The Edge Dergisine verdiği söyleşide, Dolores’e bu bilinç değişimi hakkında son olarak neler söylemek istediği sorulduğunda şöyle diyor: “Yeni bir frekansa giriyoruz; yeni bir dünyanın var olacağı yeni bir boyuta giriyoruz ve bu son derece güzel olacak. Kitaplarda anlatıldığı gibi; güzel renkler ve her şey tamamen sevgiden ibaret olacak.”
“Eski dünyanın negatifliğinden uzaklaşıyoruz ve her şey, inanılmaz bir şekilde bambaşka olacak ve hepimiz oraya doğru yol almaktayız. Yeni dünyanın var olacağı yere doğru. İncil’de yer alan Vahiy Kitabında yeni cennetten ve yeni yeryüzünden söz edilir. Şu an olmakta olan aynı şeydir. Ne var ki Yuhanna, Pathos adasında bu vahyi alırken anlattıklarının binlerce yıl sonra gerçekleşebileceğini bilmiyordu.”

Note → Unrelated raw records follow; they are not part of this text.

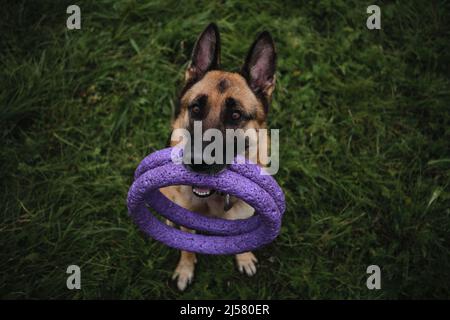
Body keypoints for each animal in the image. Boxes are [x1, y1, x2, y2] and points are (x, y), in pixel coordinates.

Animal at [160, 22, 276, 292]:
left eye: (235, 115)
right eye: (195, 108)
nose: (198, 163)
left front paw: (244, 258)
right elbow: (186, 246)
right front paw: (185, 269)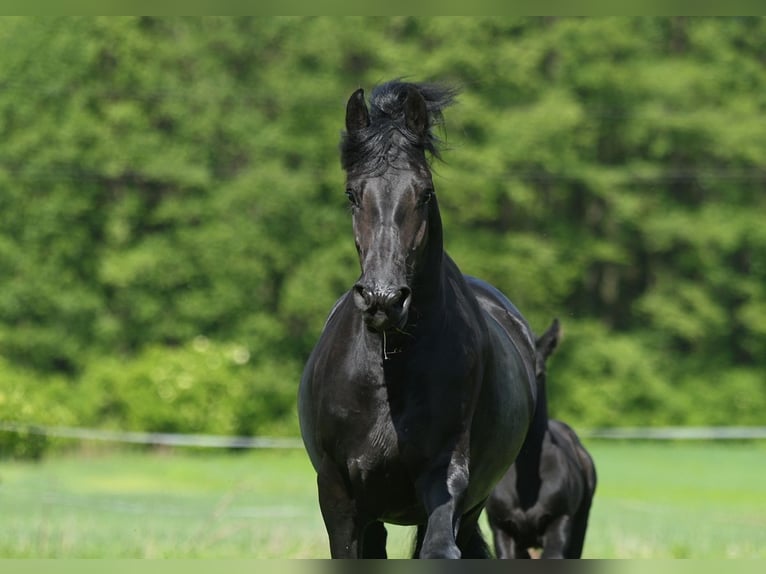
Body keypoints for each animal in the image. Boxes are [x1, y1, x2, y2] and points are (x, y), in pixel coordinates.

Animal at [296, 81, 536, 560]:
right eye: (352, 194)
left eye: (424, 193)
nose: (384, 299)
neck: (390, 371)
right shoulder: (339, 496)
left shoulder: (446, 482)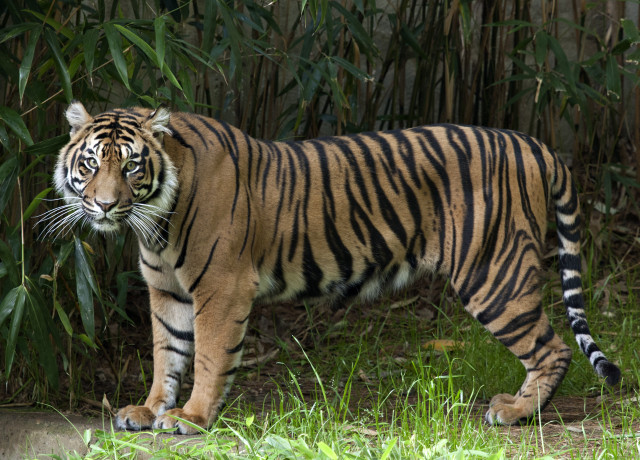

“En önemlisi, evren tarihinin en önemli döneminde yaşıyor olduğumuz gerçeği; dolayısıyla da şimdi burada olmamız çok önemli. Bunu -birkaç saatliğine bile olsa- deneyimlemek için burada olmak isteyen binlerce ruh varlığı var. Doğup da hemen ölecek olsalar bile, ‘Bu meydana geldiğinde oradaydım,’ diyebileceklerini söylüyorlar. Bu olay, bütün evren açısından bu kadar önemli. Dolayısıyla, bir daha asla tekrarlanmayacak olan harikulade bir dönemde yaşıyorsunuz.”